__WORK INSTRUCTION 1__:
In the rows, format the lines from the one holding "146: (66, 25)" through the one holding "183: (136, 53)", both included, as a JSON list of strings with one string per line and blank lines omitted.
==== EXCERPTED PASSAGE
Marketing and IT must have a method to link the technical specifications of a data element with its business definition.

Executing advanced analytics requires more than a data warehouse and statistician. Where once the competitive advantage in advanced analytics came primarily through predictive modeling techniques, now the playing field has been leveled as these best practices have spread. The competitive advantage now comes from data quality. In other words, the value of that data-- i.e. the degree to which it contributes to a more powerful cross-sell prediction--depends primarily on its quality.

Achieving high data quality data requires an enterprise level data quality management program. Here marketing has a strong ally in the risk group, as new regulations require management to certify the quality of key data elements in risk reporting. Proactively engaging in data quality efforts should provide marketing with the opportunity to impact the design of the program. Marketing should advocate in support of:

Technology tools that make it easier to understand what type of information a data element contains, its quality score, and how it changes over time.

A metadata repository that provides users with a powerful electronic data dictionary where data lineage, sources and the ability to trace business concepts and terms to conceptual and physical data models are supported.
========
__WORK INSTRUCTION 2__:
Carry on the passage about data quality for marketing analytics, starting right after its last sentence.
==== DATA TO USE
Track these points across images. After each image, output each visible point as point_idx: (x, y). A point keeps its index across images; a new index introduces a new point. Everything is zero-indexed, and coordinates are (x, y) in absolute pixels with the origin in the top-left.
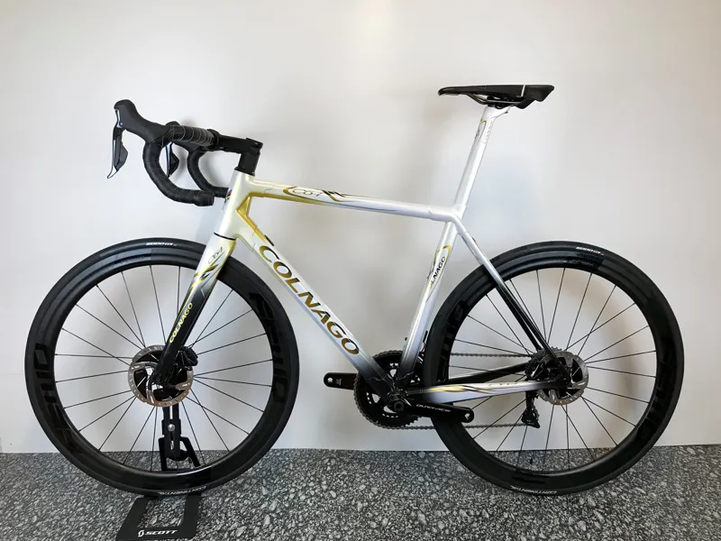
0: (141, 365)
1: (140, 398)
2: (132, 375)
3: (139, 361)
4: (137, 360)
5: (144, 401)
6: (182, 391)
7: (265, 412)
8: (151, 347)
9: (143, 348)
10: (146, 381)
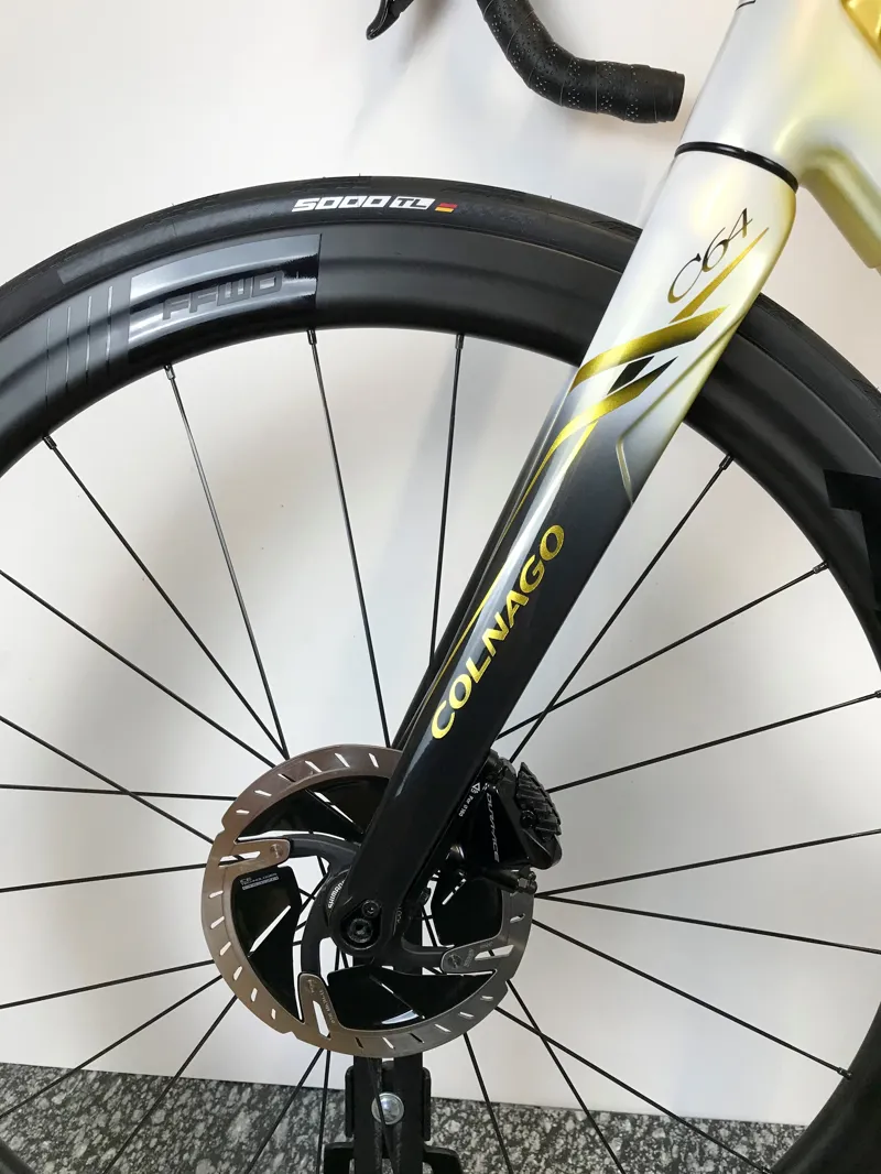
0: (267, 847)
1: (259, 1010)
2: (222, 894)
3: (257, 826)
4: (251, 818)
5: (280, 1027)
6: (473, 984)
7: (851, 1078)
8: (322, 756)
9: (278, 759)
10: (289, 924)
========
==== DATA TO USE
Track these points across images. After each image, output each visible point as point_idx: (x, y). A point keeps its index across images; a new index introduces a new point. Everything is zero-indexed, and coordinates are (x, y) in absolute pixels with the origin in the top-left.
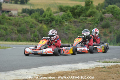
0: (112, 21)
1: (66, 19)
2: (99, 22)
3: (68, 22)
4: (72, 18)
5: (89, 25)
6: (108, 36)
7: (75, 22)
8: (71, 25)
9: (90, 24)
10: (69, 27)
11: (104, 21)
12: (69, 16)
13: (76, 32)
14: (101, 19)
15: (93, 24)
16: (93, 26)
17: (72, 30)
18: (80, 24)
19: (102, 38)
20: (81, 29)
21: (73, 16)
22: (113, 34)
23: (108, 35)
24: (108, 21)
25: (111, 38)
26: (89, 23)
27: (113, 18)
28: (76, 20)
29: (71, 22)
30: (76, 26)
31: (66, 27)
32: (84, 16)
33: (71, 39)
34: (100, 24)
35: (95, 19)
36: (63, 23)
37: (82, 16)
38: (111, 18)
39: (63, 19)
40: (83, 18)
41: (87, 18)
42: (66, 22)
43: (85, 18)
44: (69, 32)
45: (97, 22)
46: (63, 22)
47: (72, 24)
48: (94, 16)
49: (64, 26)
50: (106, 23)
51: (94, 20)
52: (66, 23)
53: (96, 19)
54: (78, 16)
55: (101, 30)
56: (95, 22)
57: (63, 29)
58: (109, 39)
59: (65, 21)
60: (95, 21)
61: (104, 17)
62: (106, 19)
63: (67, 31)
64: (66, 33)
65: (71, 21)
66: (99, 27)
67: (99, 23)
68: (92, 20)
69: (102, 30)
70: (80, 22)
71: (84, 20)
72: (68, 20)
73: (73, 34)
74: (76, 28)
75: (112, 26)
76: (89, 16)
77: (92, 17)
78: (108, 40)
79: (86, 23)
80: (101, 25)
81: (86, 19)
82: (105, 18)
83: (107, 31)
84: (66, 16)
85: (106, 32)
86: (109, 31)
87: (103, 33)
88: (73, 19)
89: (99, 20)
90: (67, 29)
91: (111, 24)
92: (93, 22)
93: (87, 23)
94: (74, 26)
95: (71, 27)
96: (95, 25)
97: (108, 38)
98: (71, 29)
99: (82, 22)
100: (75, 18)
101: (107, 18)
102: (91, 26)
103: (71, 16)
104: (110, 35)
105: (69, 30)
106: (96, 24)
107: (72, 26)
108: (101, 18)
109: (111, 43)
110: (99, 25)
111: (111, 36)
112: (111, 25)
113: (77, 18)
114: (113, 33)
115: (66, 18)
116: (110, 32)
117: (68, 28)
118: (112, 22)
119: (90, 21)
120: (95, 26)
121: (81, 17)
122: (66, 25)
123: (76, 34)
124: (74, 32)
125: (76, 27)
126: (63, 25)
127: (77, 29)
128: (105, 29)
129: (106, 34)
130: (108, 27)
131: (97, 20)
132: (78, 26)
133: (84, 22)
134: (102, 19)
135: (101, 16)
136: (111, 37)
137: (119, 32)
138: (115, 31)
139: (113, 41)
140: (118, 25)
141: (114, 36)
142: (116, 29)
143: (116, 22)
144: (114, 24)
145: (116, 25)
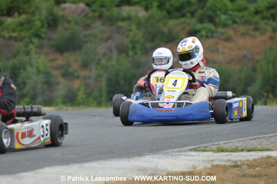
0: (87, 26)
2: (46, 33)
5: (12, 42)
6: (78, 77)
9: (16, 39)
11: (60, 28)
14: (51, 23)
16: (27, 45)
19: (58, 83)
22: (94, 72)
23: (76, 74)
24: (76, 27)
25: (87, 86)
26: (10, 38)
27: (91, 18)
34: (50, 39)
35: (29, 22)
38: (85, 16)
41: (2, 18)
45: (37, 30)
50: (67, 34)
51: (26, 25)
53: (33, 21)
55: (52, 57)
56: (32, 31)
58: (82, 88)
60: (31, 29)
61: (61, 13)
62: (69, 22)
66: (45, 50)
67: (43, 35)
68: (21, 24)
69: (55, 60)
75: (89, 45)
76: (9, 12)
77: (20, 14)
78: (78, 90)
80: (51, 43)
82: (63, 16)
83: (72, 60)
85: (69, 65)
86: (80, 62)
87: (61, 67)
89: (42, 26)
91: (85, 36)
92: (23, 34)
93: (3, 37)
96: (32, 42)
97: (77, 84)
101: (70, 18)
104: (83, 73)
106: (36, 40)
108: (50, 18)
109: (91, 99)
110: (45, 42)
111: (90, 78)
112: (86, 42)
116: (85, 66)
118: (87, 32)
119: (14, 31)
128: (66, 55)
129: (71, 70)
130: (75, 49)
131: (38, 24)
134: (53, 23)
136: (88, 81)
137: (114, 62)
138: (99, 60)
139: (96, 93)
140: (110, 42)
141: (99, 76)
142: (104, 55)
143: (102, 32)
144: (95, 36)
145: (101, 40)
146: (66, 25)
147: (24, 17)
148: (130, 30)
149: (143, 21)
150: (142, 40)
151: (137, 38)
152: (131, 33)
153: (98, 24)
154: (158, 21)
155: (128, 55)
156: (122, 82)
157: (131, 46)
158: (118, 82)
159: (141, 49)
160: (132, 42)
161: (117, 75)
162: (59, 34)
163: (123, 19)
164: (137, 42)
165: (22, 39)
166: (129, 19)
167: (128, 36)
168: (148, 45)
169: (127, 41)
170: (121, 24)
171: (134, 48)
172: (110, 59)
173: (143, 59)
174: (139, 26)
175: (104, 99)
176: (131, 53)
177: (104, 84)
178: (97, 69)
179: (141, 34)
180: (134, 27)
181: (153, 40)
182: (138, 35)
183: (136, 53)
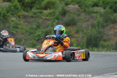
========
__ANSWER SECTION 1__:
[
  "146: (66, 25)",
  "147: (24, 17)",
  "148: (130, 30)",
  "149: (143, 21)",
  "150: (142, 40)",
  "151: (137, 38)",
  "152: (131, 33)",
  "153: (98, 24)",
  "154: (158, 21)",
  "155: (128, 55)",
  "156: (122, 82)",
  "157: (131, 46)",
  "158: (118, 82)",
  "159: (141, 49)",
  "160: (132, 42)",
  "161: (117, 75)",
  "162: (59, 34)",
  "163: (123, 19)",
  "164: (137, 42)",
  "165: (22, 39)",
  "166: (129, 19)",
  "167: (128, 36)",
  "168: (148, 45)",
  "169: (127, 41)",
  "170: (121, 24)",
  "171: (134, 48)",
  "172: (110, 59)",
  "173: (143, 59)",
  "174: (139, 26)",
  "175: (104, 99)",
  "176: (131, 53)",
  "177: (104, 84)",
  "178: (97, 69)",
  "179: (141, 34)",
  "180: (134, 27)",
  "181: (153, 40)",
  "182: (138, 35)",
  "183: (136, 53)"
]

__ANSWER SECTION 2__:
Exhibit 3: Common Information Model

Business Perspective

Business Information (CI needs)

Business Process (Analyzing & Implementing)

Governance

Common Information

Model

Control

Technology Perspective

Logical Information (e.g. EDM)

Physical Data (e.g. MDM)

It is absolutely necessary that marketing and IT have a method to link the technical specifications of a data element with its business definition; this is done through a common information dictionary, housed in a metadata repository.

Marketers often avoid Data Quality and Data Governance programs because there doesn't appear to be a good return on their investment of time. Capgemini's experience strongly indicates the reverse is true. Capgemini estimates that on any given analytical project, currently about 60% of the quant or analyst's time is spent on data quality issues. The successful implementation of an enterprise data quality program can result in that time reduced to 10%--a significant cost savings.